Mayor Cooper, the former council president, was sworn in following the resignation of former Mayor Kenneth Boswell, who left the office to take an appointment by Governor Kay Ivey as the director of the Alabama Department of Economic and Community Affairs. He looks back on the ceremony with pride and appreciation for the support from family, friends and the people of Enterprise.
"I am honored that I have been given this wonderful opportunity to now serve as the mayor of the city that I love," he said. "I have served this city as a councilman for many years, and the knowledge I have gained will be a valuable asset as we move forward together," said the new mayor, who was elected to seven terms as councilman for District 1. He was the first African-American to serve on the city council.
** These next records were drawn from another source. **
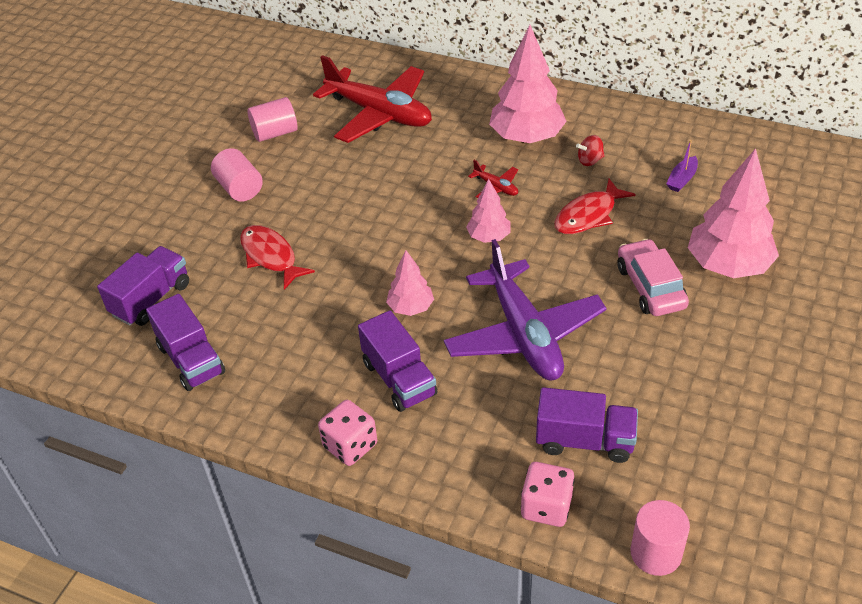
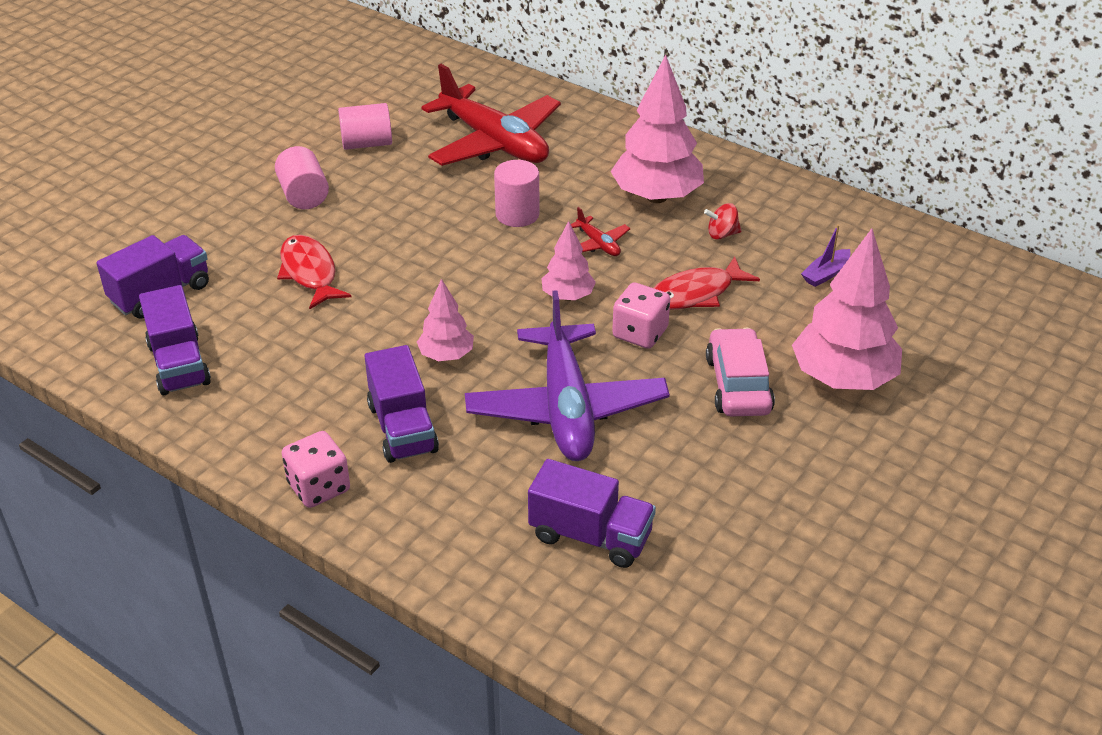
camera: 10 degrees right, 5 degrees down
(546, 506) = (516, 597): pink dice -> pink dice (640, 333)
(656, 553) = (625, 673): pink cylinder -> pink cylinder (517, 214)

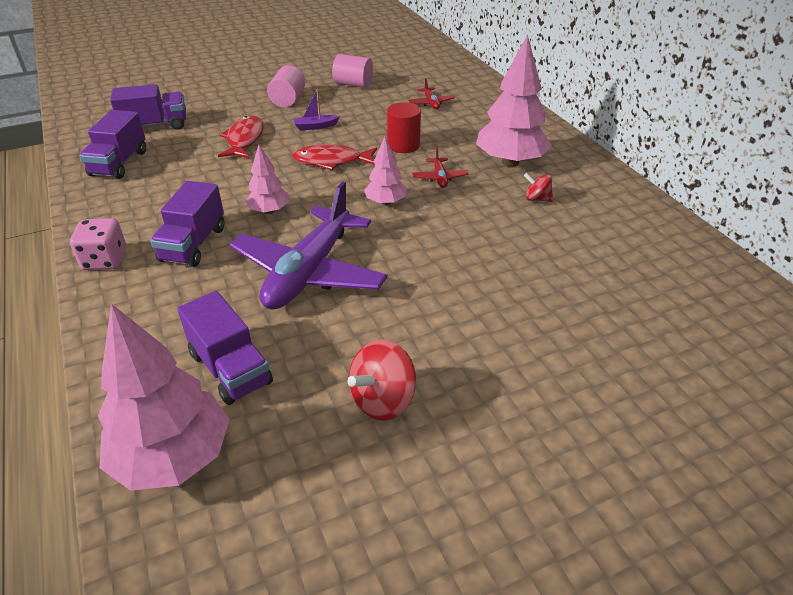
camera: 30 degrees right, 0 degrees up
(494, 142) = (431, 103): red plane -> red plane, size x0.40
(517, 214) = (403, 145): pink cylinder -> red cylinder
(640, 333) = (412, 242): pink dice -> none
(696, 293) = (479, 230): red fish -> red fish (332, 161)
(738, 384) = (451, 304): pink car -> none
(758, 500) = (382, 400): none -> red spinning top
(825, 274) = (597, 251): purple boat -> purple boat (315, 126)
(842, 378) = (543, 333): pink tree -> pink tree (173, 457)

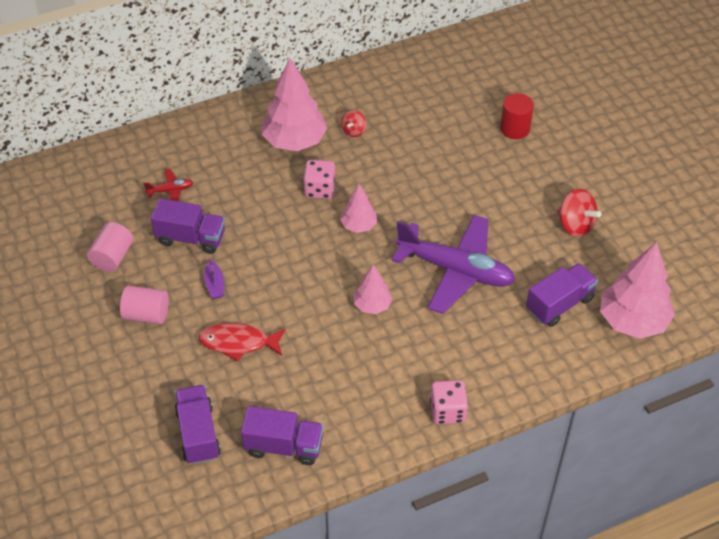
camera: 90 degrees left, 10 degrees up
(193, 244) = (423, 352): purple truck -> purple truck (191, 238)
(332, 161) = (287, 266): red fish -> none
(403, 145) = (259, 213): red cylinder -> red cylinder (515, 128)
(439, 178) = (320, 189): red plane -> pink dice

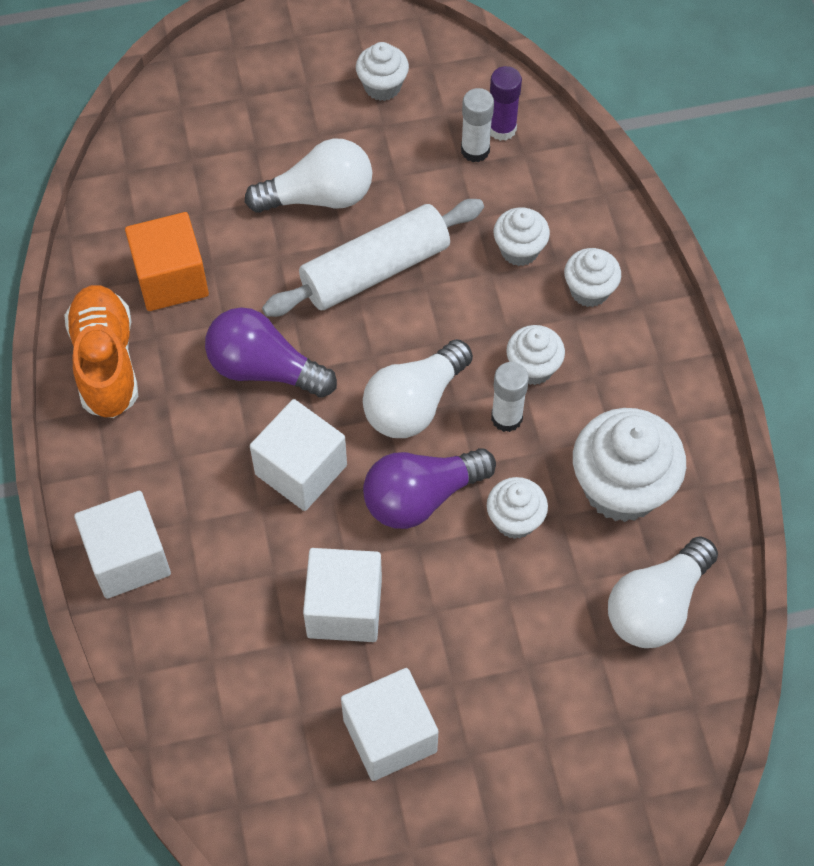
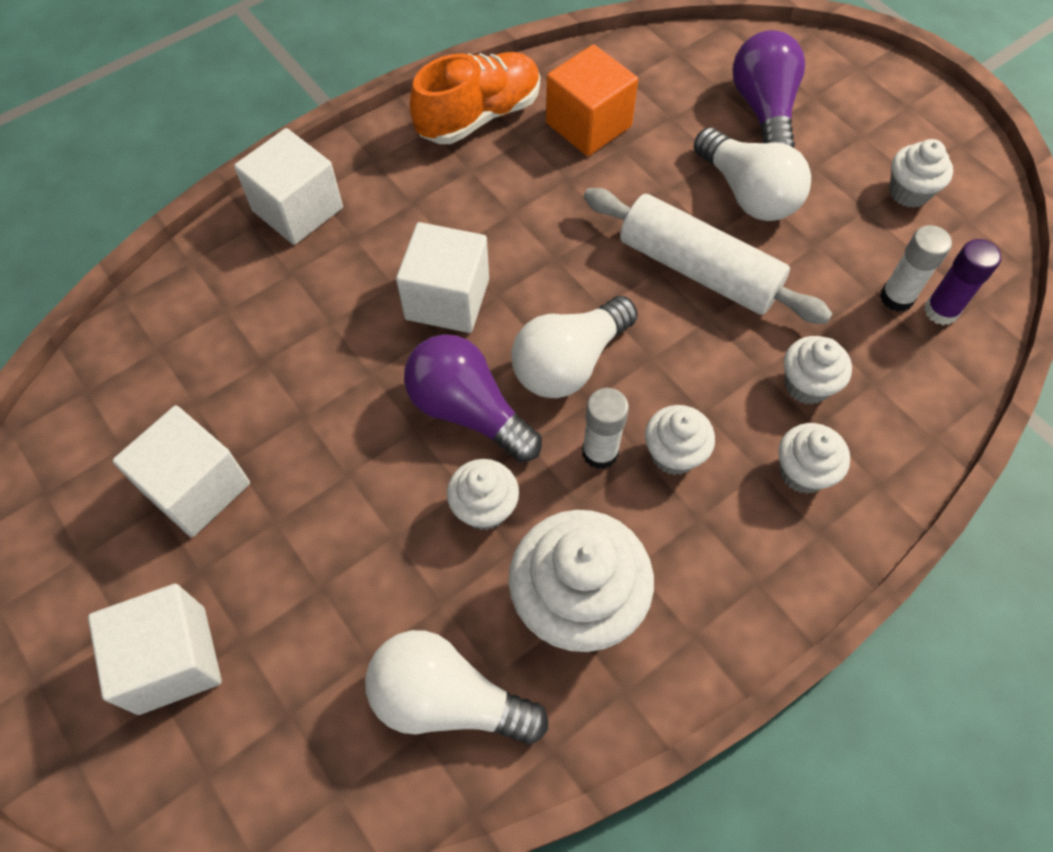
camera: 65 degrees right, 0 degrees up
(264, 369) = (538, 228): purple light bulb -> purple light bulb (764, 110)
(344, 608) = (318, 393): white cube -> white cube (172, 660)
(414, 404) = (569, 363): white light bulb -> white light bulb turned 60 degrees counterclockwise

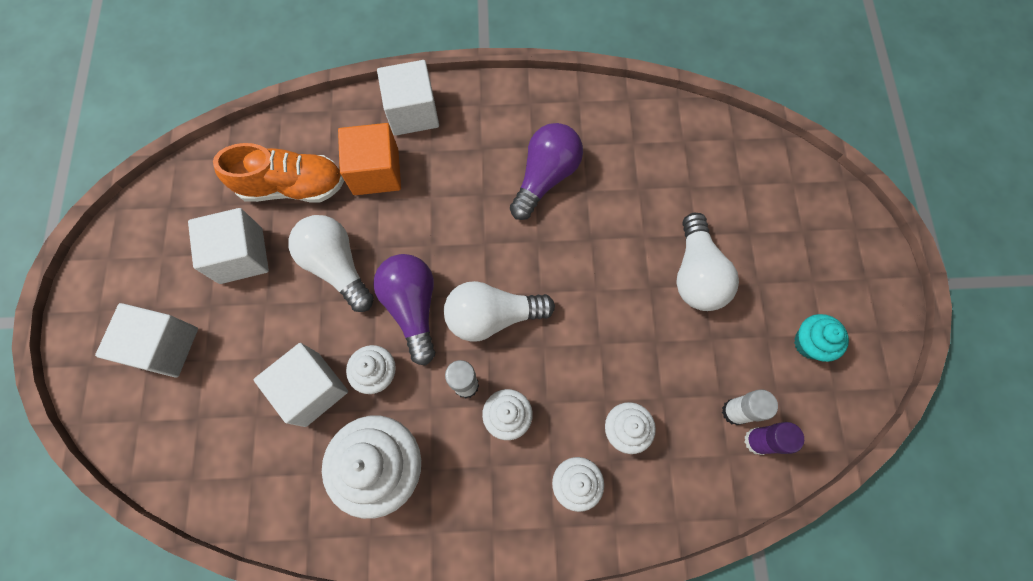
camera: 35 degrees right, 10 degrees up
(447, 299) = (454, 227): white cube -> white cube (312, 389)
(448, 699) = (278, 469): white light bulb -> white light bulb (337, 266)
(479, 116) = (566, 111): orange shoe -> orange shoe (292, 186)
(588, 125) = (631, 159): orange cube -> orange cube (376, 172)
(698, 270) = (620, 306): white rolling pin -> none
(764, 110) = (758, 219): purple light bulb -> purple light bulb (545, 177)
(909, 192) = (809, 343): white cupcake -> turquoise cupcake

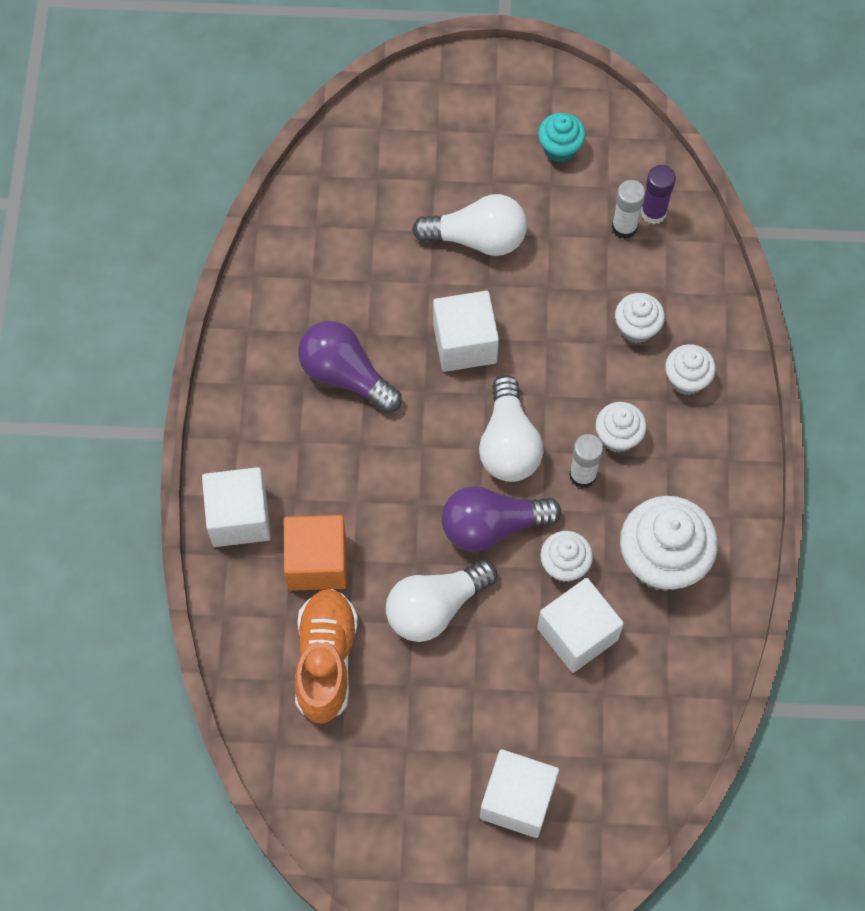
camera: 85 degrees left, 5 degrees down
(241, 256) = (412, 718): white cube -> white cube (465, 343)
"Being the first African-American mayor is a huge honor for me," he said. The mayor said he had no idea that when he met the Rev. Martin Luther King Jr, during the 1960s when he attended Alabama State University that he would one day be the mayor of a great city.
"I am here to work hard for all the citizens so we can continue the progress our city has enjoyed over the years," he said.
Boards & Committees
As a council member, Mayor Cooper served on many boards and committees that have been instrumental in the city's growth, including the Board of Directors of the Enterprise Chamber of Commerce and the Wiregrass Economic Development Board. He also served as chairman of the Board of the Coffee-Geneva County Education Federal Credit Union and as president of the Alabama State Alumni Association. He is on the Deacon Board at Friendship Baptist Church.
Education & Economic Development
Mayor Cooper, a native of Dothan, graduated from Alabama State University with degrees in education and music education. He also holds a Master of Music Education degree and a Music Education Administration and Supervision degree. He is known by thousands of young people who attended Enterprise City Schools as the band director at Coppinville Junior High School, where he served for 43 years.
The new mayor continues to be keenly interested in the well-being and education of young people and supports aggressive economic development and industry recruitment in order to build jobs for young adults, and men and women already in the workforce who seek stable incomes.
While he looks toward future enhancements and improvements in the city, he is also proud of past accomplishments of the city administration while he served on the council, including hundreds of jobs, a massive street resurfacing project, construction of a new civic center and a farmers market and helping the school system fund new construction.